Selon lui, les statistiques locales montrent que moins de 50 % des enfants autochtones, notamment pygmées et Bila, sont déclarés dans le délai légal de trois mois après la naissance. Cette situation contraste avec celle d’autres communautés non autochtones vivant à Mayuano et dans les environs, dont la majorité procède régulièrement à l’enregistrement des naissances.
Le préposé rappelle que l’enregistrement à l’état civil permet à l’enfant d’obtenir la nationalité congolaise et de jouir de ses droits, notamment l’accès à l’éducation, aux documents officiels et à la protection juridique. Il appelle les chefs de villages à renforcer la sensibilisation au sein des communautés afin d’améliorer le taux de déclaration des naissances.
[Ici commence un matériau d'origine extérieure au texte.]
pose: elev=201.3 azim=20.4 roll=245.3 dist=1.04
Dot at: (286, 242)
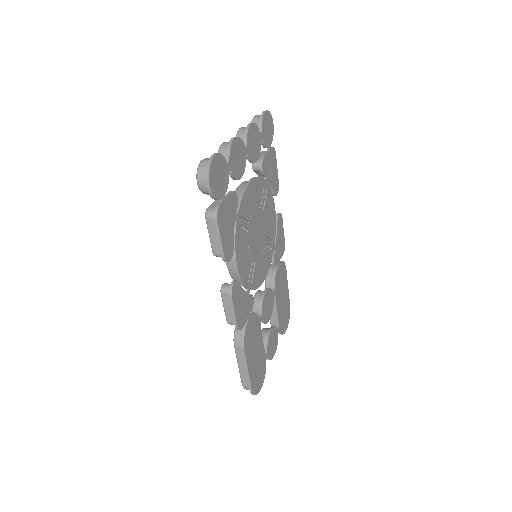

S’agissant de l’enregistrement des décès, Kembabo Diabo Juvenal, déplore également une faible déclaration, attribuée à l’ignorance de la population sur l’importance de cette démarche administrative. En revanche, il salue l’engagement des jeunes et des familles dans la célébration des mariages civils au sein de sa juridiction.
Toutefois, l’insécurité persistante dans certaines zones de la chefferie freine les activités de l’état civil. Plusieurs parents, contraints de fuir leurs villages, accouchent hors de leur milieu d’origine sans procéder par la suite à l’enregistrement des naissances. Le préposé appelle ainsi les autorités à renforcer la sécurité afin de faciliter le bon fonctionnement des services de l’état civil.